(Records in a dataset)
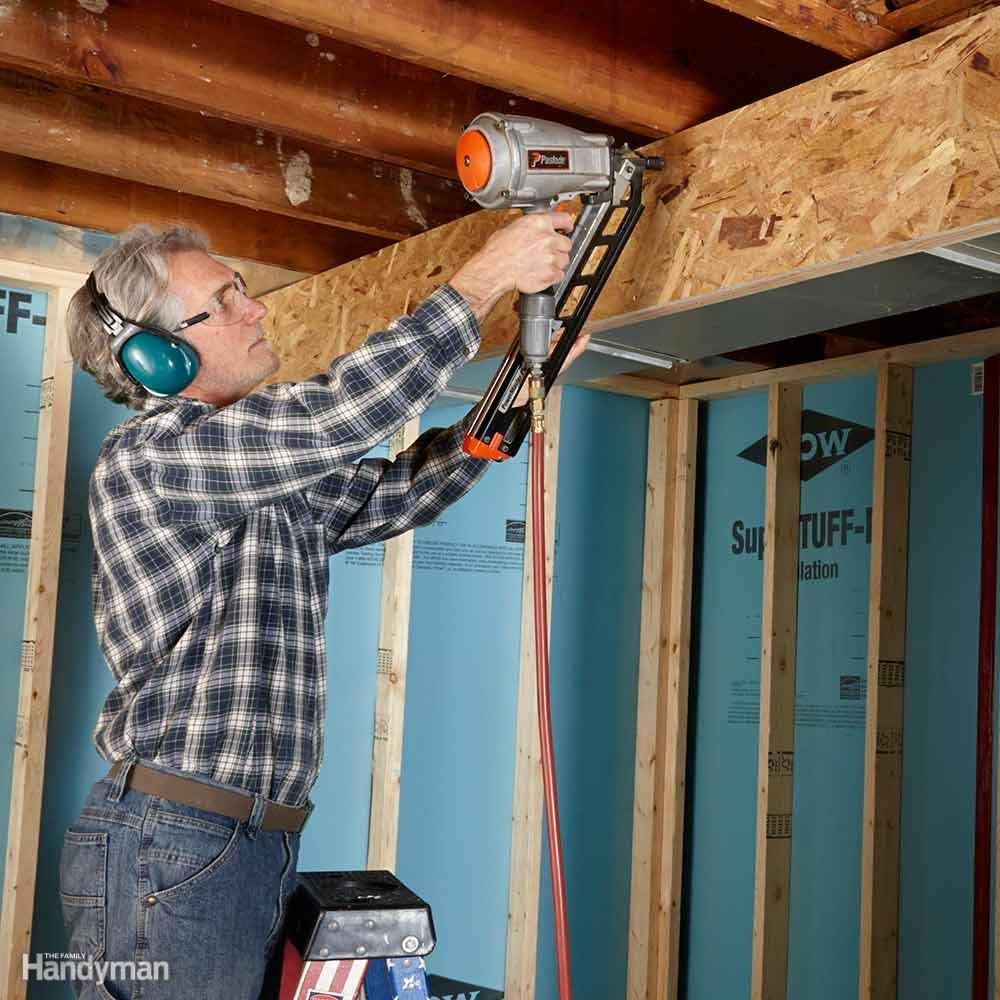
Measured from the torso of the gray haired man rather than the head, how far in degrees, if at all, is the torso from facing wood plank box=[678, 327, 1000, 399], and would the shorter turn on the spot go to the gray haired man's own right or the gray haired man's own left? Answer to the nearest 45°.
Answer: approximately 45° to the gray haired man's own left

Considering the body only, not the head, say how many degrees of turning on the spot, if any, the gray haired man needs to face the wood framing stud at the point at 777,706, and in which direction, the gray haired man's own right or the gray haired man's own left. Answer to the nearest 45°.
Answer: approximately 45° to the gray haired man's own left

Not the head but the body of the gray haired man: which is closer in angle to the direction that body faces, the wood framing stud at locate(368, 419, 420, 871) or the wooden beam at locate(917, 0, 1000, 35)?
the wooden beam

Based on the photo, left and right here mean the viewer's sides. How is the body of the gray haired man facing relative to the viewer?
facing to the right of the viewer

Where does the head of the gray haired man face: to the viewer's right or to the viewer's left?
to the viewer's right
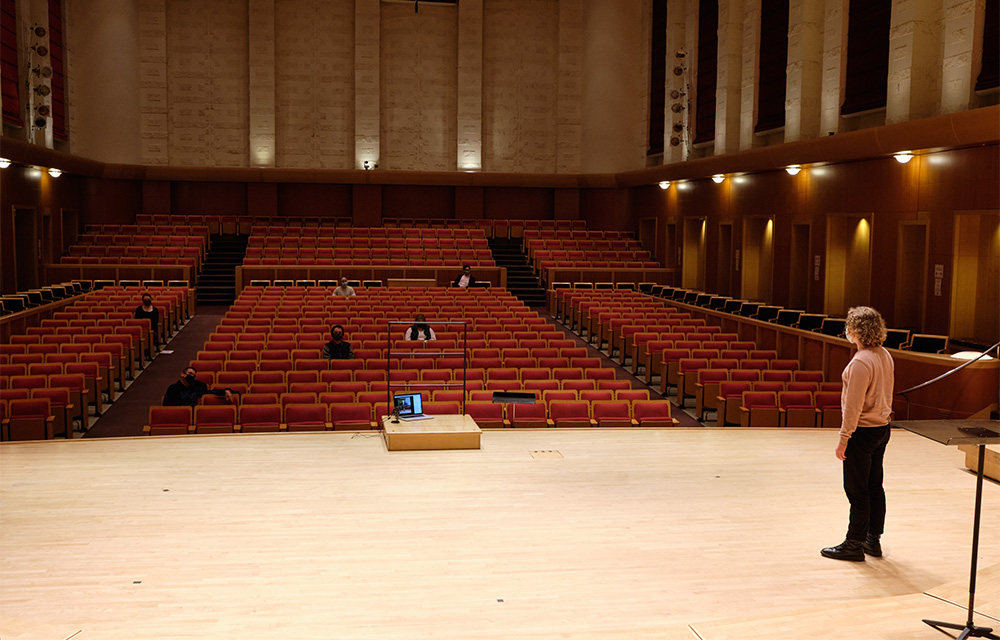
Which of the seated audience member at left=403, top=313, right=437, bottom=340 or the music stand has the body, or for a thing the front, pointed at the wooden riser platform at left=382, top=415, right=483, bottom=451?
the seated audience member

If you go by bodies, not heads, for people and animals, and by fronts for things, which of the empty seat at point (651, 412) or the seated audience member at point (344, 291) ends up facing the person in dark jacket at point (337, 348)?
the seated audience member

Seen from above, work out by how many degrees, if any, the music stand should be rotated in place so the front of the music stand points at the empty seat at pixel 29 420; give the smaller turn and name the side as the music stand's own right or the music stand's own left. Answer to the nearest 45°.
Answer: approximately 90° to the music stand's own right

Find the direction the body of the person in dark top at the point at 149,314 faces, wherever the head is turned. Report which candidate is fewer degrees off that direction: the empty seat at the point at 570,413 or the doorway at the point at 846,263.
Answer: the empty seat

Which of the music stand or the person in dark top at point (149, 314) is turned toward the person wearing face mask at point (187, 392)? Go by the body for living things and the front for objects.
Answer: the person in dark top

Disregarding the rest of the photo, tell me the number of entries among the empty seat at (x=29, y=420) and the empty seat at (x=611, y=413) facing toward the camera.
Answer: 2

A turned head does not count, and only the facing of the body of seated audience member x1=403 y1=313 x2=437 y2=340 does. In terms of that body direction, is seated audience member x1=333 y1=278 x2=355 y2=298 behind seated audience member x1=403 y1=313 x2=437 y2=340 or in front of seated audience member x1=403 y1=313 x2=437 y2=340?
behind

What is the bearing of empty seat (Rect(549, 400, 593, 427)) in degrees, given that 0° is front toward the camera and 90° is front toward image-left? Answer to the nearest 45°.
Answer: approximately 0°
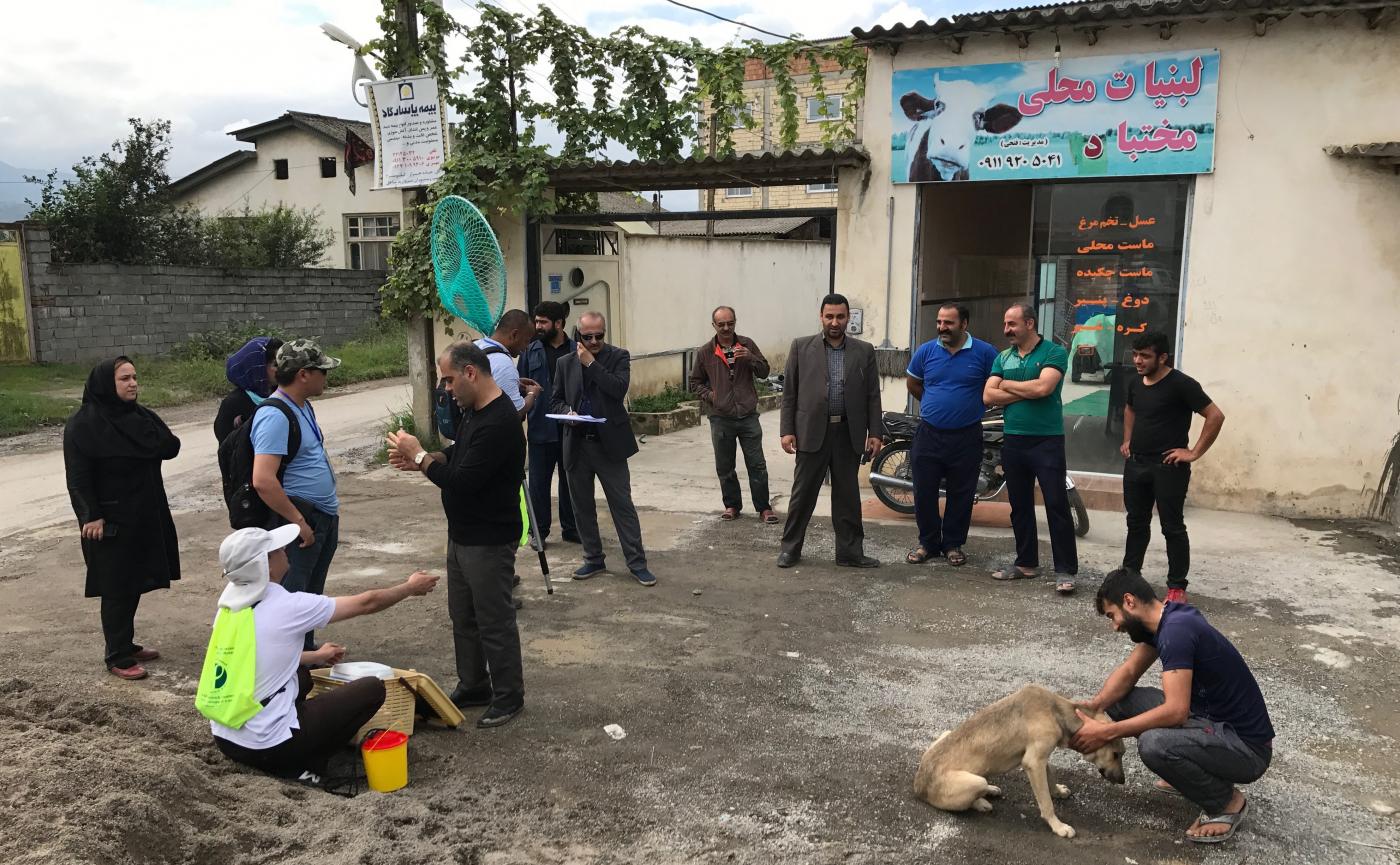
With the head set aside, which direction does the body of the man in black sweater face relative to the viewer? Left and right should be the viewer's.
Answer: facing to the left of the viewer

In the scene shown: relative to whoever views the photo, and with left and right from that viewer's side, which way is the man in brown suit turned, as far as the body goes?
facing the viewer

_Task instructions_
Show every line of the records above that contains the word "camera", treating uppercase and lowercase as distinct.

_Exercise solution_
Disregarding the rest of the photo, tell me the number of entries among the empty seat at (x=29, y=420) and the empty seat at (x=611, y=413) facing toward the camera.
What is the bearing of empty seat (Rect(549, 400, 593, 427)) in degrees, given that 0° is front toward the camera and 90° is front toward image-left? Answer to the nearest 45°.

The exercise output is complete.